:: Records provided ::
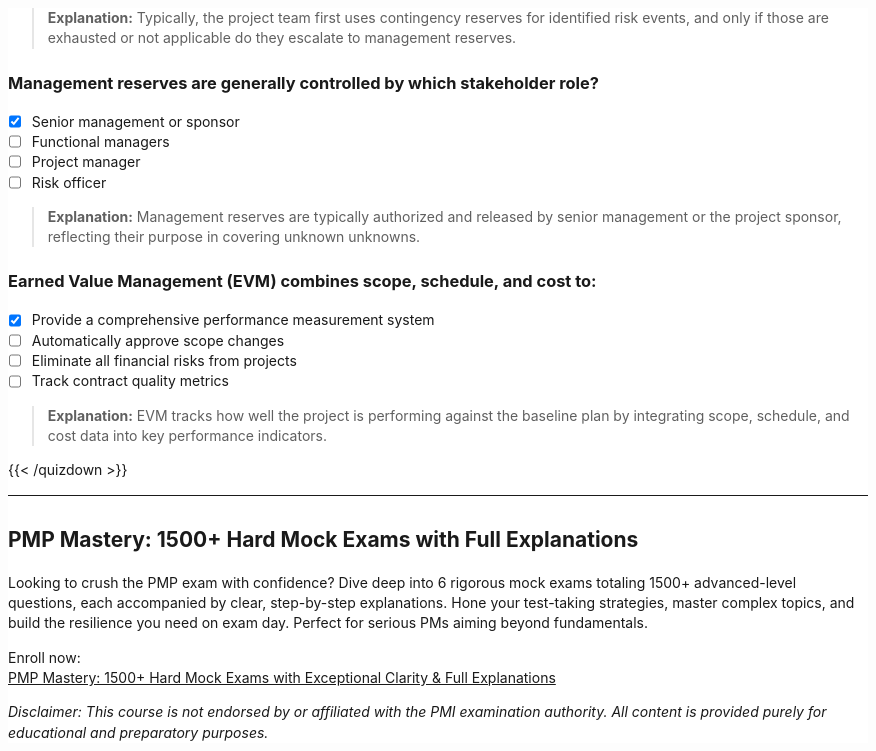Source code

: > **Explanation:** Typically, the project team first uses contingency reserves for identified risk events, and only if those are exhausted or not applicable do they escalate to management reserves.

### Management reserves are generally controlled by which stakeholder role?

- [x] Senior management or sponsor
- [ ] Functional managers
- [ ] Project manager
- [ ] Risk officer

> **Explanation:** Management reserves are typically authorized and released by senior management or the project sponsor, reflecting their purpose in covering unknown unknowns.

### Earned Value Management (EVM) combines scope, schedule, and cost to:

- [x] Provide a comprehensive performance measurement system
- [ ] Automatically approve scope changes
- [ ] Eliminate all financial risks from projects
- [ ] Track contract quality metrics

> **Explanation:** EVM tracks how well the project is performing against the baseline plan by integrating scope, schedule, and cost data into key performance indicators.

{{< /quizdown >}}

---

## PMP Mastery: 1500+ Hard Mock Exams with Full Explanations 

Looking to crush the PMP exam with confidence? Dive deep into 6 rigorous mock exams totaling 1500+ advanced-level questions, each accompanied by clear, step-by-step explanations. Hone your test-taking strategies, master complex topics, and build the resilience you need on exam day. Perfect for serious PMs aiming beyond fundamentals.  

Enroll now:  
[PMP Mastery: 1500+ Hard Mock Exams with Exceptional Clarity & Full Explanations](https://www.udemy.com/course/pmp-2025/?referralCode=CF83A54BC86BE27F9AFE)

_Disclaimer: This course is not endorsed by or affiliated with the PMI examination authority. All content is provided purely for educational and preparatory purposes._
:::
**Work to complete**
Write out the rows word for word, covering the stretch from the line containing "key performance indicators." through the line containing "## PMP Mastery: 1500+", both ends included.

**Exercise solution**
> **Explanation:** EVM tracks how well the project is performing against the baseline plan by integrating scope, schedule, and cost data into key performance indicators.

{{< /quizdown >}}

---

## PMP Mastery: 1500+ Hard Mock Exams with Full Explanations 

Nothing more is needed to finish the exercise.